- _Excerpted passage_:
**********

All in all, a tremendous collection of data, a vastly expanded version 
of Holly Peck's Table 13 in Wolfram's 'Theory and Applications of Cellular 
Automata.' There is no telling how often, or how many people, have thumbed 
through that appendix, looking for examples of something or other. 

Just as many delicacies serve as appetizers, not constituting the whole 
meal, this valuable collection may serve more to whet our interest, while 
it satisfies our curiousty, than to offer us the Final Word. But then, 
noone wants to propose that someone publish a 10,000 page atlas, just to 
keep our interest going! 

One of the first things which come to mind are the theories of random 
graphs of Erdos, Bollobas and others. Evolution diagrams are trees rooted 
on cycles, so we know beforehand that there will be connected components 
(the different cycles) and no loops otherwise. We also know that the graphs 
must have the symmetry of the ring, so that there will be cyclical and 
reflective repetition of structures. 

Within those constraints, the statistics which can describe the graphs are: 
average branching ratio, average length of transients, maximum and minumum 
values of these two quantities, and their variances. According to random 
graph theory, links should distribute fairly uniformly over the nodes 
(insofar as constraints allow, and one constraint is --- one and only one 
out-link per node). More than that, the distribution is Poisson-like, so 
that the actual number of links is rarely the exact average, but nearby 
according to the well-known formula.

**********

- _Things to do_:
**a.** In the cellular automata passage, what shape are evolution diagrams said to take?
**b.** Transcribe the stretch of the cellular automata passage from "One of the first" through "repetition of structures.".
The items that follow have no connection to the cellular automata passage.

Stored entries:
**********

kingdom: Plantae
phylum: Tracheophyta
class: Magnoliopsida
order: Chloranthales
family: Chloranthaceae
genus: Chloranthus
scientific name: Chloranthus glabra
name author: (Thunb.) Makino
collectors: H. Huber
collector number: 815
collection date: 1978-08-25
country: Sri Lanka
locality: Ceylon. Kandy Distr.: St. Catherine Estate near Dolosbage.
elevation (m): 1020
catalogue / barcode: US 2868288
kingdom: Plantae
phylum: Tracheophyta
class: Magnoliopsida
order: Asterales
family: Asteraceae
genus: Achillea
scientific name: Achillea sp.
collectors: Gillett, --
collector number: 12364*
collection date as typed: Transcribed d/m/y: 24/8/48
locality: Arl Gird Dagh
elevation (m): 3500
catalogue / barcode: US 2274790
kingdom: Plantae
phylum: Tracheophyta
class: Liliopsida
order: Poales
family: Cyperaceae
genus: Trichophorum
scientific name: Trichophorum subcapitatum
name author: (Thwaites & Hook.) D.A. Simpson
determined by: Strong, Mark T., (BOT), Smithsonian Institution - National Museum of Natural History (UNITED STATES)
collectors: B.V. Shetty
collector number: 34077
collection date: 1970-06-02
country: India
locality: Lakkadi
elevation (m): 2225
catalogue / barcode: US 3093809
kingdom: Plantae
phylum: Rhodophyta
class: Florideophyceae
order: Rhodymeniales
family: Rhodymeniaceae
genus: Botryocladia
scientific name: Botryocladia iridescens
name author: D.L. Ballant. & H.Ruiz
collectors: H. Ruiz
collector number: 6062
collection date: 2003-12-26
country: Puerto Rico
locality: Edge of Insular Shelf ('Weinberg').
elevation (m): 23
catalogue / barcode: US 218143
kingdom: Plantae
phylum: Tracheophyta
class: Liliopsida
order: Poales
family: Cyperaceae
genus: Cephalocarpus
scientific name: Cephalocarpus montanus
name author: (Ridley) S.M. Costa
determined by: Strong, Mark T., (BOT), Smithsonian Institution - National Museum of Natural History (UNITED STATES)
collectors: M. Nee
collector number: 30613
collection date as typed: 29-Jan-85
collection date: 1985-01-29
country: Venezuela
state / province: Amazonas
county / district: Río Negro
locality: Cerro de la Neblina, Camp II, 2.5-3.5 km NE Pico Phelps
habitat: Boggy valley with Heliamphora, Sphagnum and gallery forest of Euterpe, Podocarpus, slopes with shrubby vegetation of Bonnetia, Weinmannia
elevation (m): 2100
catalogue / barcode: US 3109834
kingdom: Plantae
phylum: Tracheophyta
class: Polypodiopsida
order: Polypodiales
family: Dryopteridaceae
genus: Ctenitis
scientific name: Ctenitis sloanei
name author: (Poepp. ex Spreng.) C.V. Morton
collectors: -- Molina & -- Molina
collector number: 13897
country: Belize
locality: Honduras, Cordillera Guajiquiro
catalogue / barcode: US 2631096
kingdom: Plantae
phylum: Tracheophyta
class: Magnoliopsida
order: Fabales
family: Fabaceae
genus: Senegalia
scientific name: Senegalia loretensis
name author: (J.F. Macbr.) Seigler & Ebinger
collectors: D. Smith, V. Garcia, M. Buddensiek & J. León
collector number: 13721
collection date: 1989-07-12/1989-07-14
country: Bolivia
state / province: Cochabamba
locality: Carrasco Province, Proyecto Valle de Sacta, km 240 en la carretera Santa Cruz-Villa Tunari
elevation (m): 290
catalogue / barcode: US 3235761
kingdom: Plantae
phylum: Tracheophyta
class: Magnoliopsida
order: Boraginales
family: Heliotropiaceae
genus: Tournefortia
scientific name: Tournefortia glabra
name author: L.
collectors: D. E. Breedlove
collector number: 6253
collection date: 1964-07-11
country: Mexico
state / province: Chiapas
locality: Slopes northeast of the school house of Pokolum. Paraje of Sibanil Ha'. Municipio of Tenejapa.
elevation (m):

**********

- _List of solutions_:
**a.** They are trees rooted on cycles.

**b.**
One of the first things which come to mind are the theories of random 
graphs of Erdos, Bollobas and others. Evolution diagrams are trees rooted 
on cycles, so we know beforehand that there will be connected components 
(the different cycles) and no loops otherwise. We also know that the graphs 
must have the symmetry of the ring, so that there will be cyclical and 
reflective repetition of structures.